En París, de regreso, Manet es otra persona: parece transfigurado, poseído. Manet es feliz, y esta felicidad aparece claramente retratada en una carta a su esposa en la que responde a la pregunta “Pero dime, Edouard, ¿qué es lo que te pasó en España?”: “Verás, querida”, escribe Manet: “técnicamente podría decirte lo que cuento en las tertulias: que la modernidad Goya la extrajo de Velázquez, y que éste, a su vez, comprendió que en los retratos de El Greco el alma estaba impresa en el rostro; pero si quieres que te diga a ti, quien tan bien me conoces, lo que verdaderamente siento en mi fuero interno tras mi paso por el Museo del Prado, es que en realidad comprendí que ser moderno es atreverse a pintarlo todo, sin concesiones y hasta el final, y que Velázquez y Goya, que lo habían hecho, me decían: ‘Vamos, Edouard, píntalo tú también y sin miedos, a tu manera!’. Y te lo aseguro, querida: voy a hacerlo”.
Y así lo hizo –sin dudarlo y muy por encima de las dudas de sus contemporáneos– hasta su muerte en 1883.
DOS La muestra Manet en El Prado –primera gran exposición del pintor en España– pretende y consigue funcionar como una radiografía de ese entusiasmo. Se avanza por la gran central del museo donde se han ordenado algunas obras clásicas de Manet como El balcón (claro homenaje a Goya, del que admiraba especialmente La maja vestida, entonces exhibida en la Real Academia de Bellas Artes de San Fernando de Madrid) o El pífano (motivo que sirve de póster e insignia de toda la mercadotecnia museológica ad hoc) flanqueadas por cuadros que influyeron al francés: Velázquez, Rubens, Tiziano. La exposición propiamente dicha –cómoda, funcional, del tamaño justo: se la puede ver y leer sin problemas en un máximo de un par de horas– ocupa once salas divididas en cinco secciones: Inicios/España antes de España: La vida en París (1850-65), El viaje a España (1865-67), Manet después de España y hasta la Guerra Civil (1867-71), Manet y el Impresionismo (1872-75) y La “Vida Moderna” (1876-1882).

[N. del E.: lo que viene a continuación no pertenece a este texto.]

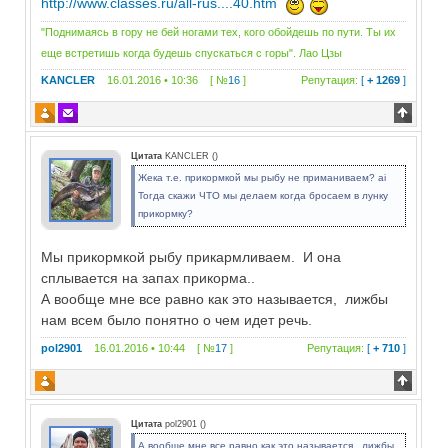
http://www.classes.ru/all-rus....40.htm
"Поднимаясь в гору не бей ногами тех, кого обойдешь по пути. Ты их
еще встретишь когда будешь спускаться с горы". Лао Цзы
KANCLER
16.01.2016 • 10:36 [ №
16
]
Репутация:
[
+ 1269
]
Цитата
KANCLER
(
)
Жека т.е. прикормкой мы рыбу не приманиваем? ai
Тогда скажи ЧТО мы делаем когда бросаем в лунку
прикормку?
Мы прикормкой рыбу прикармливаем. И она
сплывается на запах прикорма..
А вообще мне все равно как это называется, лижбы
нам всем было понятно о чем идет речь.
pol2901
16.01.2016 • 10:44 [ №
17
]
Репутация:
[
+ 710
]
Цитата
pol2901
(
)
А вообще мне все равно как это называется, лижбы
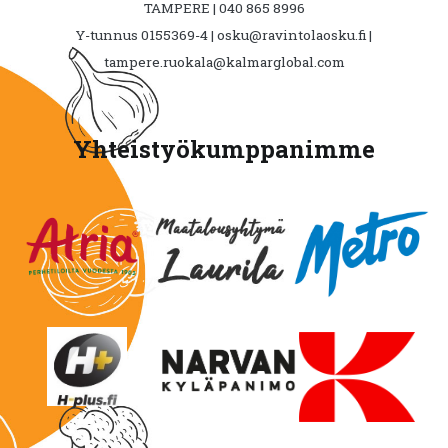
TAMPERE | 040 865 8996
Y-tunnus 0155369-4 | osku@ravintolaosku.fi |
tampere.ruokala@kalmarglobal.com
Yhteistyökumppanimme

Allí está todo: el torero muerto; la música inaudible pero evidente en ese tumultuoso paisaje de las Tullerías; el perfecto azul para el agua de En la barca; el enorme y goyesco boceto para La ejecución del emperador Maximiliano y su versión terminada, sorpresivamente pequeña; la bella Berthe Morisot; y toda esa luz que ya empieza a ser impresionista y todas esas impresiones sobre esa vida que ya empieza a ser moderna iluminadas con el pincel de un clásico en vida.
Y lo del principio: Un bar en el Folies-Bergère. El tamaño justo. La espalda de esa camarera reflejándose en el espejo detrás de la barra reflejándose en ese espejo donde se refleja Velázquez mientras pinta Las meninas.
Si es cierta esa teoría de que el sonido no se desvanece sino que continúa sonando para siempre en una frecuencia secreta, a la espera de la invención de la máquina que decodifique toda una historia de ruidos y acabe para siempre con el poco silencio que nos va quedando, entonces, por estos días, en El Prado de Madrid puede oírse la risa extática del joven Velázquez recuperando la razón de ser y recibiendo el don de “atreverse a de pintarlo todo” frente a los cuadros de sus maestros. Más grandes o más pequeños de lo que se pensaba, no importa. Lo importante nunca es el tamaño.
La exposición Manet en El Prado
puede visitarse hasta el 11 de enero del 2004.